In diesem Jahr haben wir viel zusammen gelacht, viele Stunden zusammen verbracht, um die Idee des Stückes "Spurensuche" immer mehr auf die Bühne zu bringen. Die Geschichte von Jugendlichen, die zusammen in den Schwarzwald fahren. Die Fahrt verläuft anders als gedacht, sie lernen einander unter etwas anderen Umständen kennen und sind darauf angewiesen, aufeinander zuzugehen und sich gegenseitig zu vertrauen.
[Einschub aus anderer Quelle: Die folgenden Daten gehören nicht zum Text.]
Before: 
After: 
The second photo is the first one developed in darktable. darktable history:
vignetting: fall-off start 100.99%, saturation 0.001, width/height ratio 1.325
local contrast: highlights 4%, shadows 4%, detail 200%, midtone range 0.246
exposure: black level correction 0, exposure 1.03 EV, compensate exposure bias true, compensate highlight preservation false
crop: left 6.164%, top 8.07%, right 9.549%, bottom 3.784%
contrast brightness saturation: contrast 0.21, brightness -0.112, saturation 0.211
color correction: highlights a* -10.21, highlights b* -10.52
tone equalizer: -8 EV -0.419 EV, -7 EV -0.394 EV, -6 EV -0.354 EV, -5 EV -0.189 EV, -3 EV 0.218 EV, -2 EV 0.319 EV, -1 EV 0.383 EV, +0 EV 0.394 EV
Was uns zu dem Thema gebracht hat, war die Frage, nach unserem Weg. Wir alle suchen unseren eigenen Weg, folgen dabei teilweise bestimmten Personen und hinterlassen dann irgendwann wieder unsere ganz eigenen Spuren. Diese Gefühle kennt jeder von uns. So auch die Jugendgruppe aus dem Schwarzwald.
Jeder von uns wird mit Sicherheit etwas aus dem Jahr für sich persönlich mitnehmen. Es gab Höhen und Tiefen, aber der Wille, ein gutes Stück vor den Sommerferien 2010 aufzuführen, stand immer. Die Proben waren oft lang, aber wir hoffen, dass sie sich letztendlich auszahlen. Sehen könnt ihr das Ergebnis an unserer Premiere, dem 8. Juli und unserer 2. Aufführung, dem 12. Juli.
Feststeht für uns auf jeden Fall, dass der Literaturkurs mehr war, als nur eine Alternative zu Kunst und Musik. Er gab uns die Möglichkeit, einen Ausgleich und Abwechslung zu den anderen Fächern zu haben und sich und die anderen Schülern bewusster wahrzunehmen, forderte aber auch viel Einsatz von jedem - nicht zuletzt von Frau Szymczak und Jo Rabe.